Зла-то тут, конечно, никакого нет, потому как лесовины в огне не горят и порону им от этого никакого. А дом и наново отстроить можно. Не забота.
Запалил Мираш факел смоляной… и вдруг факел этот в лису-огнёвку оборотился. Вырвалась лиса из рук верши и вокруг дома побежала. Где пройдёт и хвостом пушным помашет, там и пламя подымается. Мираш и глазом моргнуть не успел, а огонь уже всю избу объял, и по крыше пополз, щёлкая черепицей, как орехами.
Так дотла домишко и сгорел. Прошёлся Мираш вокруг пепелища – ладно всё получилось, на загляденье. Только угольки чёрные в дыму лежат да потрескивают. А от лесовинов ничегошеньки и не осталось… И памяти никакой. Ни косточек, ни вещей каких, негорючих. В небеса лишь чёрная тучка поднялась и зависла над болотом в верхотурине. Аккурат над тем местом, где пожар случился. Другие облака и тучки ветром в сторонку относит, а эта недвижно установилось. Крепко, слышь-ка, держится, точно никаким ураганом её не сшибёшь. Странная вовсе тучка, на других и не похожая. Бурлит, клокочет – и воронки на ней, и лохмотья друг на дружку налезают, и скручиваются они, и сплетаются. С час где-то эта тучка клокотала, а потом успокоилась и в ровнёхонькое пушистое облако переродилась, словно светлую песцовую шубку на себя примерила. Так и засверкал, заискрился мех на солнышке.
Вдруг прямо из облака молонья ударила. Без грома так-то, тихонько возле пепелища стеганула. И на том самом месте, где она в землю ушла… лесовин Дорофей объявился. Оправился с ходу, ощупал себя со всех сторон, бородёжку огладил – и перемены в нём никакой. Может, даже ещё справнее стал. Глянул он на Мираша укорчиво и погрозил кулаком.
– Ишь, шельмец, что удумал! – закричал он. – Так ты гостей привечаешь?! – и вдруг сник и махнул рукой. – Ладноть уж… сам по молодости такой был. Стало быть, загостевались мы…
Из облака одна за другой молнии полетели. И то тут, то там лесовины наявляться стали. Кто смеётся, а кто тоже на Мираша напустился. Без злобы, правда, грозятся, словно потешаются.
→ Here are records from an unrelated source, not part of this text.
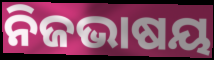
ନିଜଭାଷୟ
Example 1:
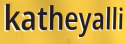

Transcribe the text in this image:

katheyalli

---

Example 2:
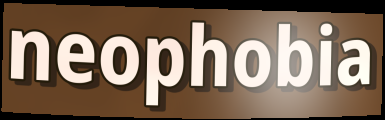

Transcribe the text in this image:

neophobia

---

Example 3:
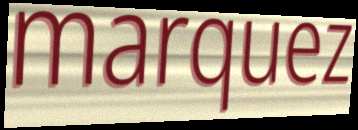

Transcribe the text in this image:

marquez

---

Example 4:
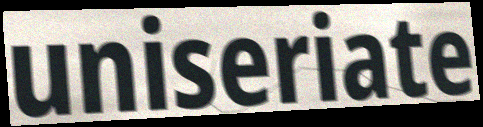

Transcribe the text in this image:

uniseriate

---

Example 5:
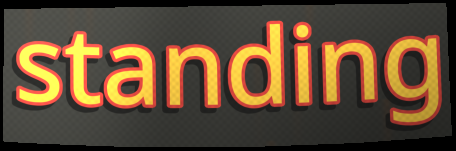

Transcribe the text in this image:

standing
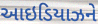
આઇડિયાઝને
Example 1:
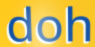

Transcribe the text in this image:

doh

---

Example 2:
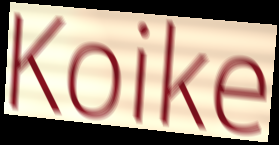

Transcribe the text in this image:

Koike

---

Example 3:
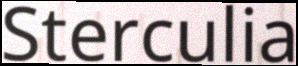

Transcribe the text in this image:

Sterculia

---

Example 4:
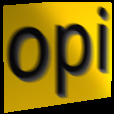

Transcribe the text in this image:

opi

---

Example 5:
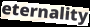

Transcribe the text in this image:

eternality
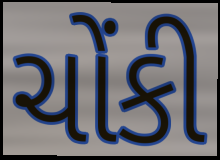
ચોંકી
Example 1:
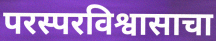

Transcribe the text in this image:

परस्परविश्वासाचा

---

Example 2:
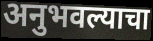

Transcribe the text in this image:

अनुभवल्याचा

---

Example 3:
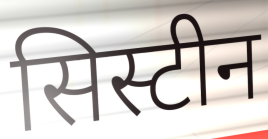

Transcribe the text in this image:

सिस्टीन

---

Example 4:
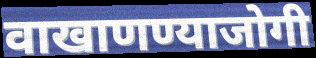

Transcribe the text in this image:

वाखाणण्याजोगी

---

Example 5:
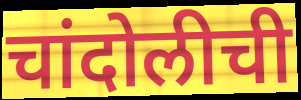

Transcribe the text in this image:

चांदोलीची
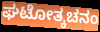
ಘಟೋತ್ಕಚನಂ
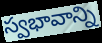
స్వభావాన్ని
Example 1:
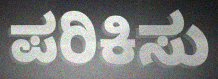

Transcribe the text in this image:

ಪರಿಕಿಸು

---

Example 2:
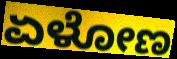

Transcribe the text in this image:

ಏಳೋಣ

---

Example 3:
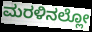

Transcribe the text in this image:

ಮರಳಿನಲ್ಲೋ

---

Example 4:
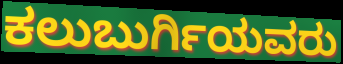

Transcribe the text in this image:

ಕಲುಬುರ್ಗಿಯವರು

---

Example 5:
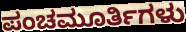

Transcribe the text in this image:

ಪಂಚಮೂರ್ತಿಗಳು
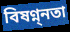
বিষণ্ন্নতা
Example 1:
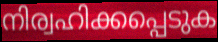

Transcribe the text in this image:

നിര്വഹിക്കപ്പെടുക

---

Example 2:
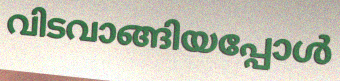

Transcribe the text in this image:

വിടവാങ്ങിയപ്പോൾ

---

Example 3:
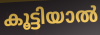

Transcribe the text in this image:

കൂട്ടിയാൽ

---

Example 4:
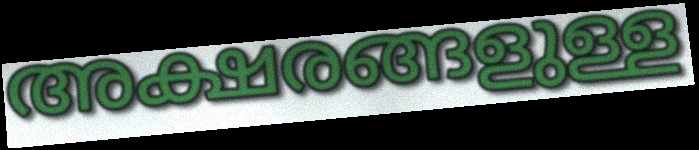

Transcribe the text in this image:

അക്ഷരങ്ങളുള്ള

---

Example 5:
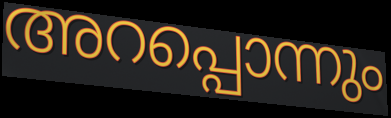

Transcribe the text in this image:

അറപ്പൊന്നും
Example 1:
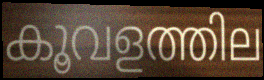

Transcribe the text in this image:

കൂവളത്തില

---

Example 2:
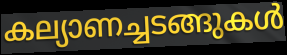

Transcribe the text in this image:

കല്യാണച്ചടങ്ങുകൾ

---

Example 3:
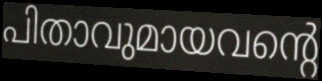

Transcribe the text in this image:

പിതാവുമായവന്റെ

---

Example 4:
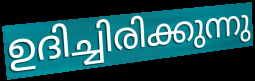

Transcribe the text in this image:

ഉദിച്ചിരിക്കുന്നു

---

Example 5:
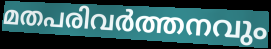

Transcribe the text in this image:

മതപരിവർത്തനവും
Супрядиха подскочила к Мирашу и выпалила восхищённо:
– Говорю же, наший он! Ох и смекалистый! Ох и смекалистый! Настоящий суровежник! Дай я тебя поцелую! – прихватила вершу крепко за плечи и в щёку клюнула.
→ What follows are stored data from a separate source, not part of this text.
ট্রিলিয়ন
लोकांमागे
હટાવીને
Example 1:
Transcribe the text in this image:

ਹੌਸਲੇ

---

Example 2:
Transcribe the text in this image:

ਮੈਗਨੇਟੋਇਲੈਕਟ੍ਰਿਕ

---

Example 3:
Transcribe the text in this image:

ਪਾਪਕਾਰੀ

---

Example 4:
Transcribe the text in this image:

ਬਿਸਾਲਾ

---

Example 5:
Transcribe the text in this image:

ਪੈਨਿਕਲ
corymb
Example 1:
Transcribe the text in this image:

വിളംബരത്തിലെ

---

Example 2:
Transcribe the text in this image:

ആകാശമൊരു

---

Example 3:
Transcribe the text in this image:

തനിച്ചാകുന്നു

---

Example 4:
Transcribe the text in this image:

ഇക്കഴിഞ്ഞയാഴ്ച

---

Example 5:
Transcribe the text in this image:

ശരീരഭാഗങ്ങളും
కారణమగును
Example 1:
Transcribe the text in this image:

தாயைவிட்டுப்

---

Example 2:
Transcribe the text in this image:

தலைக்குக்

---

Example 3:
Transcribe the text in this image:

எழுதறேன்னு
После того собрались лесовины скоренько и, довольные и весёлые, полетели к Северьяну Стамушнику гостевать. Про ссоры и не вспоминают. Друг у дружки о Мираше справляются. Ну и промеж собой всё-таки оценку такую дали: дескать, не весь верша, не весь, то есть дурачок…
Шальная девка
Ну и зажил Мираш в лесовинах. Сразу же, вопреки советам и наумкам, захотелось ему людей смотреть. Мечта всё-таки… Лес, думает, от меня никуда не уйдёт, а на человеков своими глазами глянуть надо: может, напраслину на людей наводят.
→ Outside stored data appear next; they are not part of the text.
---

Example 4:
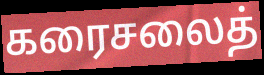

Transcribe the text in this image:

கரைசலைத்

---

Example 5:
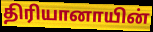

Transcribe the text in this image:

திரியானாயின்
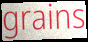
grains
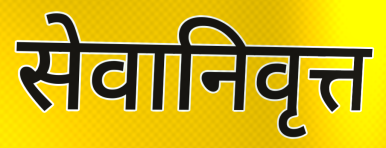
सेवानिवृत्त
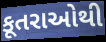
કૂતરાઓથી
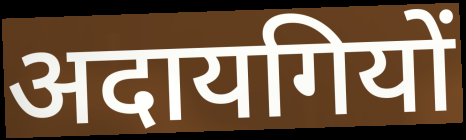
अदायगियों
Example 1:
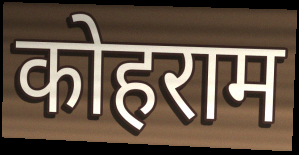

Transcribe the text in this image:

कोहराम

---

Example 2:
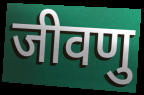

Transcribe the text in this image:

जीवणु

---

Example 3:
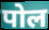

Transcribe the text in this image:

पोल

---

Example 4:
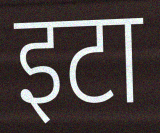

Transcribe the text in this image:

इटा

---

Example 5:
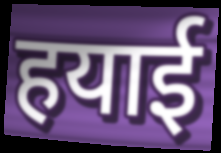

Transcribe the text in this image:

हयाई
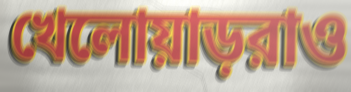
খেলোয়াড়রাও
А тут вдруг Супрядиха Уховёртка заявилась.
– Хочу, – говорит, – тебя в деревеньку сводить. Супостатов этих показать. Когда ты ещё сам соберёсся! А я тебе сама укажу, какой худой человешка, а который и ещё хуже. Ясное дело, пока зачнёшь тореть да навыкать, сколь времени утечёт?!.. А я тебе, так уж и быть, весь расклад предоставлю…
Мираш вовсе не обрадовался, сам, вишь, хотел всё узнать, а тут, получается, с чужого языка складывать придётся. Потом поразмыслил да и согласился. Всё равно, думает, меня не обманешь.
Повела Супрядиха вершу в Канилицы. Деревенька хоть и небольшая, а дворов полста наберётся. Слушает Мираш ключницу, и, по словам её, выходит, что ни одного доброго человека там нет.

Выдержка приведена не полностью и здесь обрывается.